According to Lee et al. (8), the other cause is the disruption of the integrity of the bloodbrain barrier (BBB) in RCVS patients. Because of the frequent association of posterior reversible encephalopathy syndrome with RCVS, it is possible that endothelial dysfunction has a role in both these disorders, and endothelial dysfunction can affect disruption of the BBB (1). CE-FLAIR MRI has been used in this study because it is highly effective in visualizing the disruption of the BBB (9). Disrupted BBB allows contrast leakage from the vessels into the CSF and parenchyma, resulting in hyperintense CSF. Disrupted BBB was frequently present in patients with imaging-proven RCVS even without concomitant posterior reversible encephalopathy syndrome and, it was independently associated with increased risk of neurological complications (8). The role of BBB disruption in the pathophysiology of RCVS can be hypothesized in two ways. First, the integrity of BBB can be affected by an ischemic or hypoxic injury resulting from vasoconstriction (8). Conversely, the impairment of BBB integrity may precede and determine the vulnerability of developing vasoconstriction (8). BBB can be disrupted directly by vasoactive drugs and temperature changes, which are the typical triggers of RCVS (1).

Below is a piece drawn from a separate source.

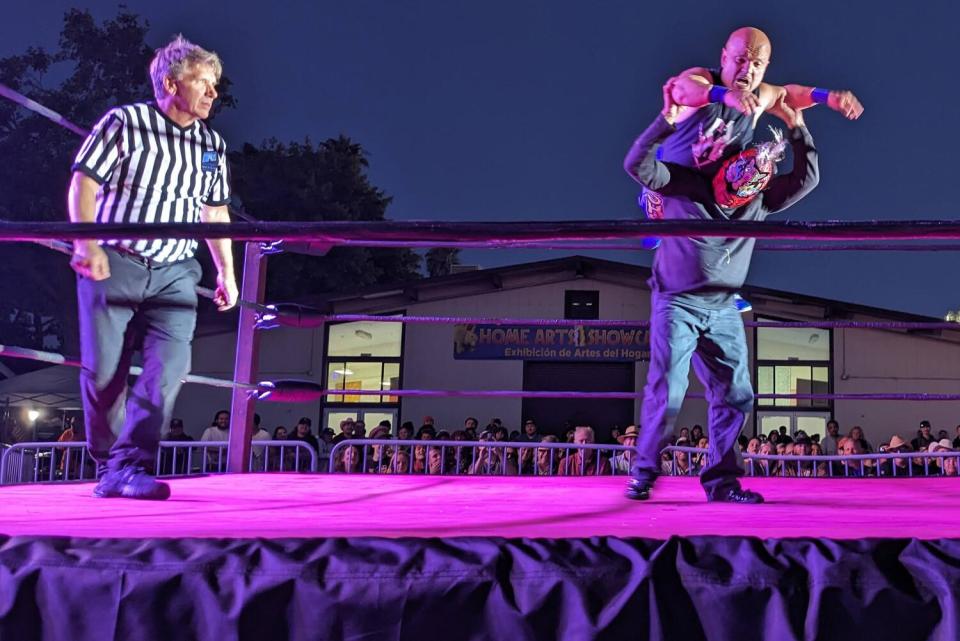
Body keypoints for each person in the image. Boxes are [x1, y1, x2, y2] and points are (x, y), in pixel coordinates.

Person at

Actually, there is a limitation on our report. Vessel wall enhancement on CE-FLAIR image has not been validated. Because FLAIR image is sensitive to slow-flow (10), there is a possibility that hyperintense vessel due to slow-flow may mimic vessel wall enhancement. However, tubular or rim enhancement on our image strongly support that it is vessel wall enhancement rather than artifact. To make sure, further investigation including correlation with vessel wall imaging is required for cases showing vessel wall enhancement on CE-FLAIR image.

In conclusion, we report a case of RCVS showing transient vessel wall enhancement on CE-FLAIR images. The proposed pathophysiology of vascular wall enhancement in RCVS patients includes inflammation or disruption of the integrity of BBB, but the nature of it remains to be elucidated. And radiologists should know that sometimes, differentiation between RCVS and CNS vasculitis may be challenging in case of vascular wall enhancement.